_BRIEF_:
Copy out every line in the rows below that contains the word "whiskers".

_SOURCE MATERIAL_:
- - - -

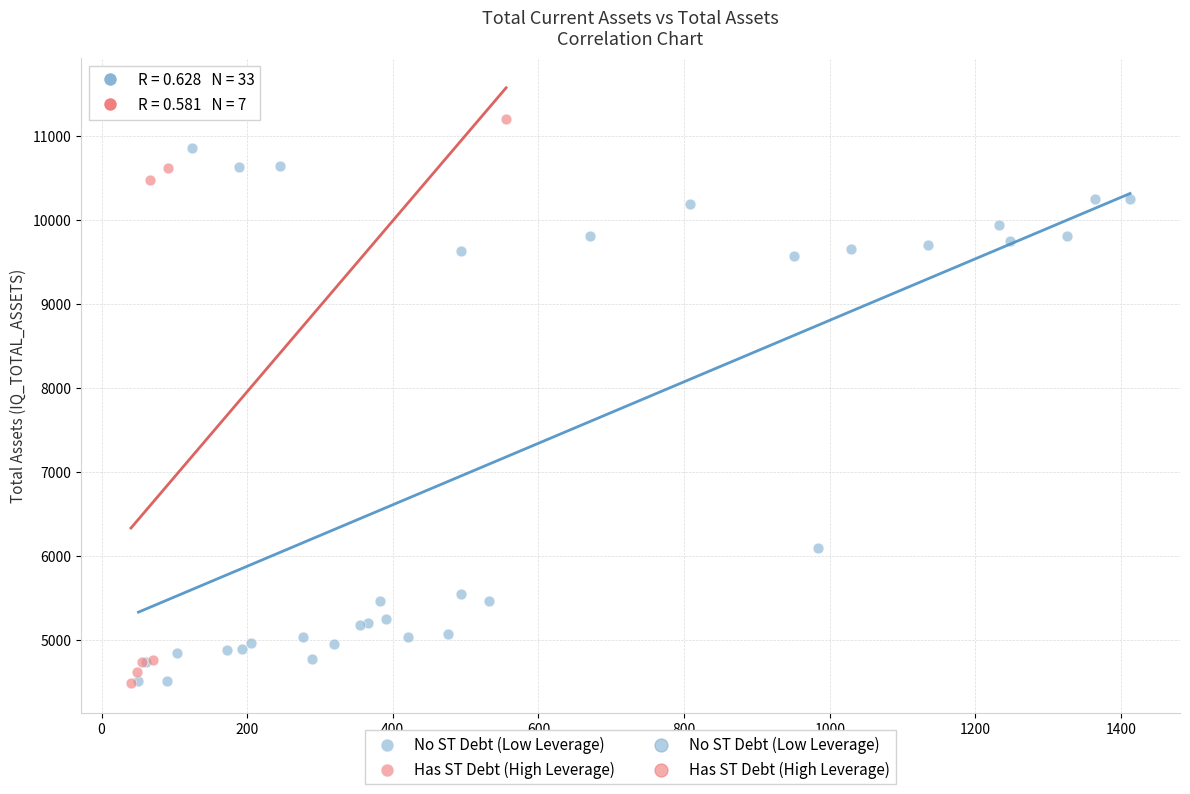

Which series contains the highest Y value?

Has ST Debt (High Leverage)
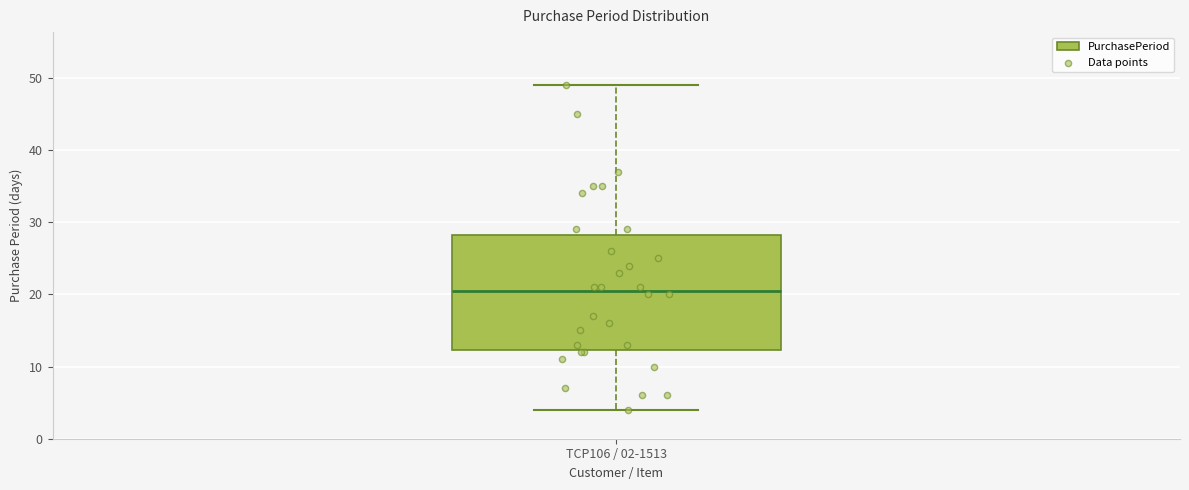

Transcribe this box plot: give where the median line is, the range the box spans, and where the two whiskers end, as read against the y-axis. The values are not printed on the chart, so give them approximately, as read against the axis.

median 21, box 12 to 28, whiskers 4 to 49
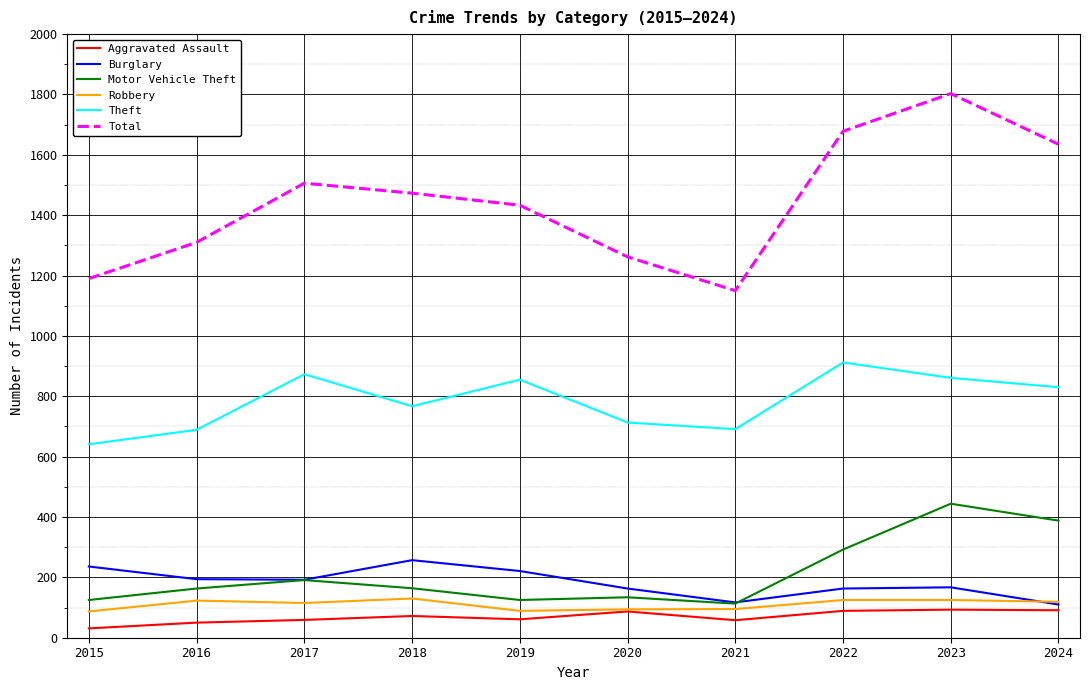

Where is the first local maximum for Theft?

2017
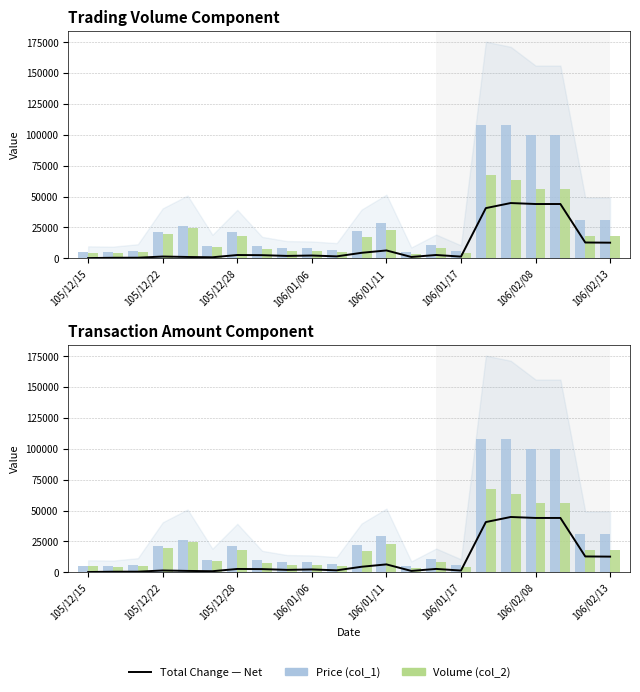

How many groups of bars are there?

22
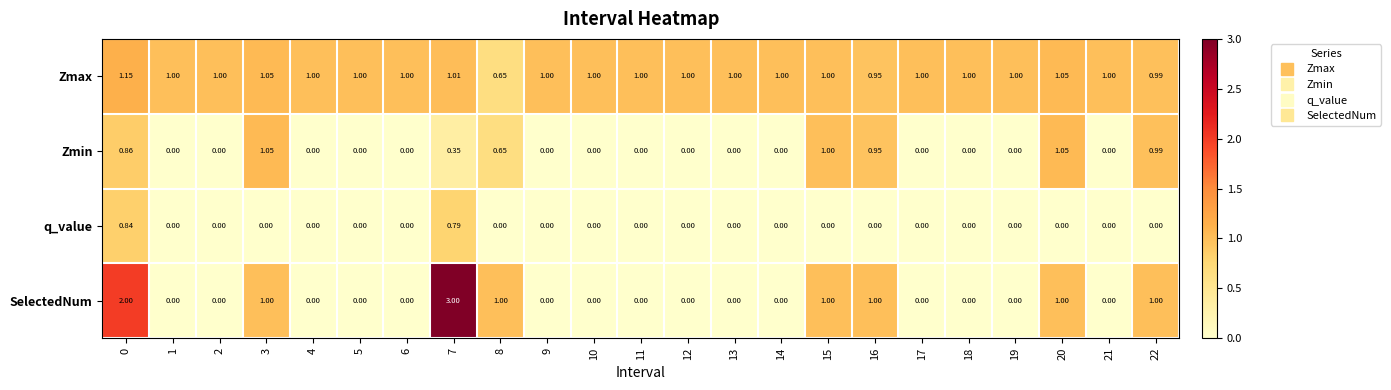

Rank the series by their maximum value, from lowest to highest.

q_value, Zmin, Zmax, SelectedNum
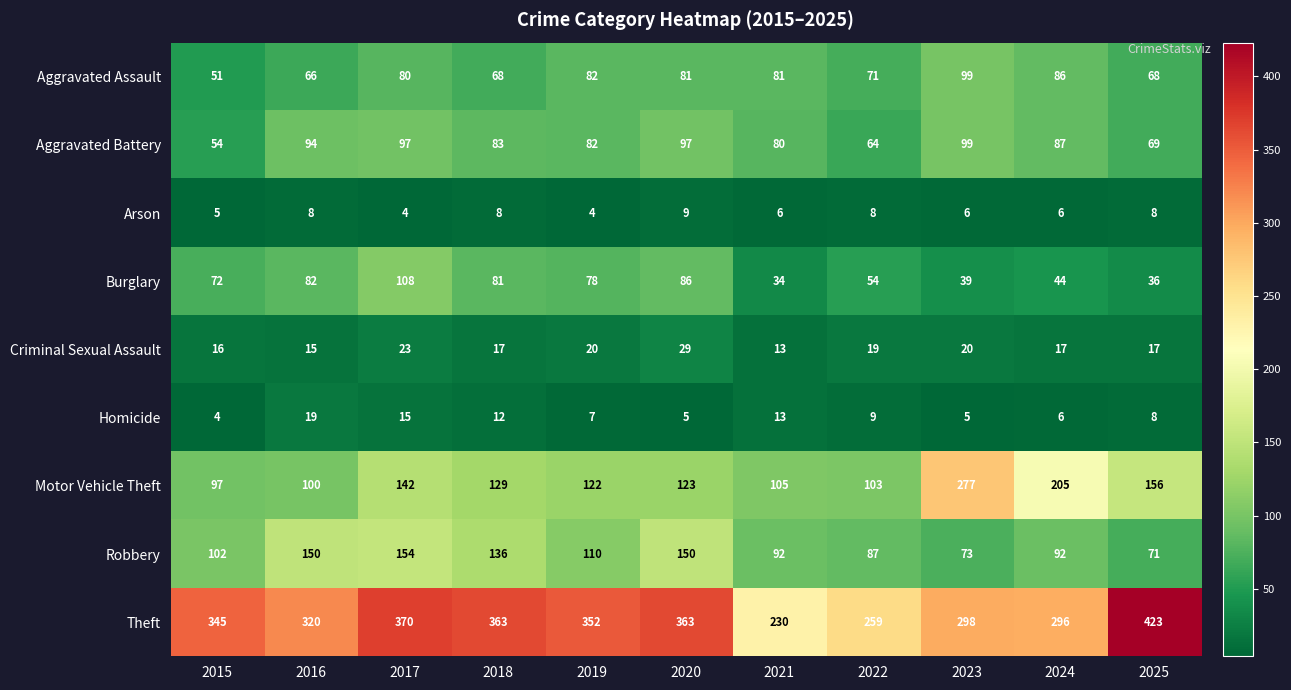

The value of Criminal Sexual Assault at 2018 is 27. True or false?

False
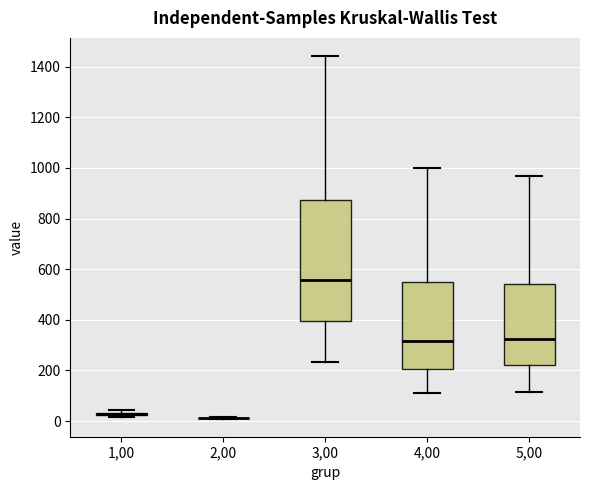

Where is the lower edge of the box at x = 3,00 on the y-axis? The values are not printed on the chart, so give them approximately, as read against the axis.

400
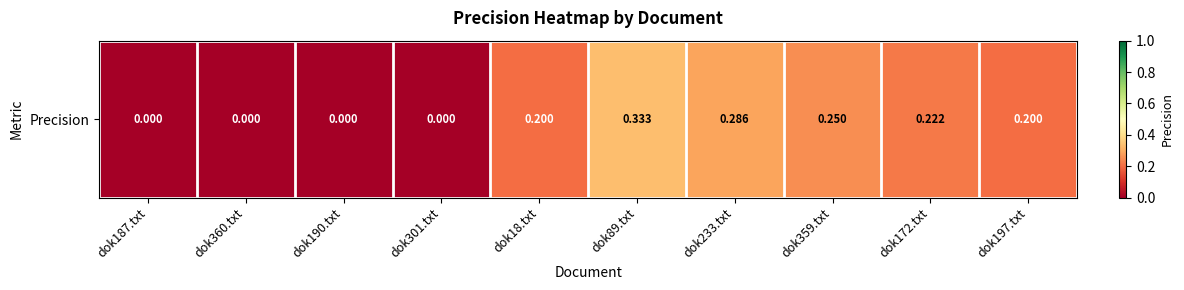

Reading left to right, what are all the values shown in this chart?

dok187.txt=0.0	dok360.txt=0.0	dok190.txt=0.0	dok301.txt=0.0	dok18.txt=0.2	dok89.txt=0.3	dok233.txt=0.3	dok359.txt=0.2	dok172.txt=0.2	dok197.txt=0.2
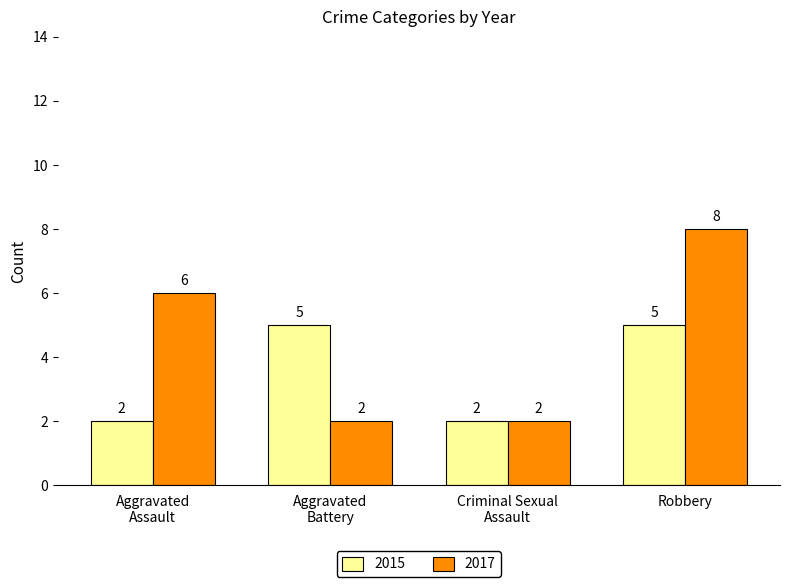

What is the minimum value for 2017?

2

- - - -

_OUTPUT OF THE EXERCISE_:
Transcribe this box plot: give where the median line is, the range the box spans, and where the two whiskers end, as read against the y-axis. The values are not printed on the chart, so give them approximately, as read against the axis.
median 21, box 12 to 28, whiskers 4 to 49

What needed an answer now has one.